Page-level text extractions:
+===+

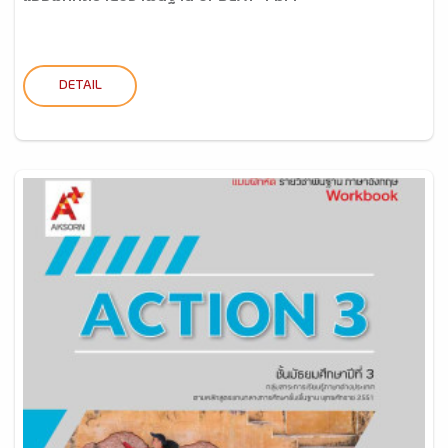
DETAIL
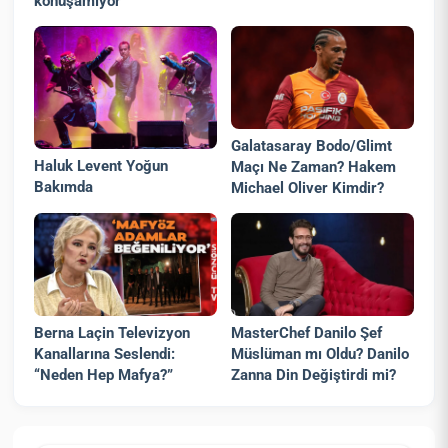
konuşamıyor
Galatasaray Bodo/Glimt
Haluk Levent Yoğun
Maçı Ne Zaman? Hakem
Bakımda
Michael Oliver Kimdir?
Berna Laçin Televizyon
MasterChef Danilo Şef
Kanallarına Seslendi:
Müslüman mı Oldu? Danilo
“Neden Hep Mafya?”
Zanna Din Değiştirdi mi?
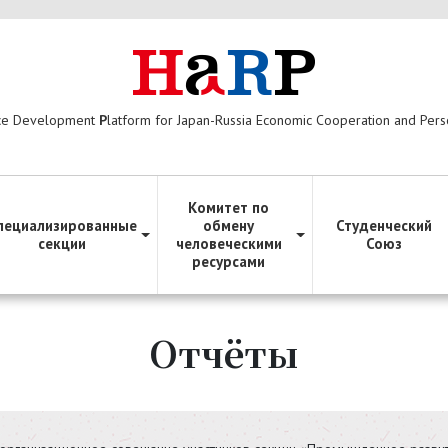
ce Development
P
latform for Japan-Russia Economic Cooperation and Per
Комитет по
пециализированные
обмену
Студенческий
секции
человеческими
Союз
ресурсами
Отчёты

+===+

WORK ORDER = Skipping any pictures, copy the entries exactly as they appear.

REPLY TO THE EXERCISE =
DETAIL
konuşamıyor
Galatasaray Bodo/Glimt
Haluk Levent Yoğun
Maçı Ne Zaman? Hakem
Bakımda
Michael Oliver Kimdir?
Berna Laçin Televizyon
MasterChef Danilo Şef
Kanallarına Seslendi:
Müslüman mı Oldu? Danilo
“Neden Hep Mafya?”
Zanna Din Değiştirdi mi?
ce Development
P
latform for Japan-Russia Economic Cooperation and Per
Комитет по
пециализированные
обмену
Студенческий
секции
человеческими
Союз
ресурсами
Отчёты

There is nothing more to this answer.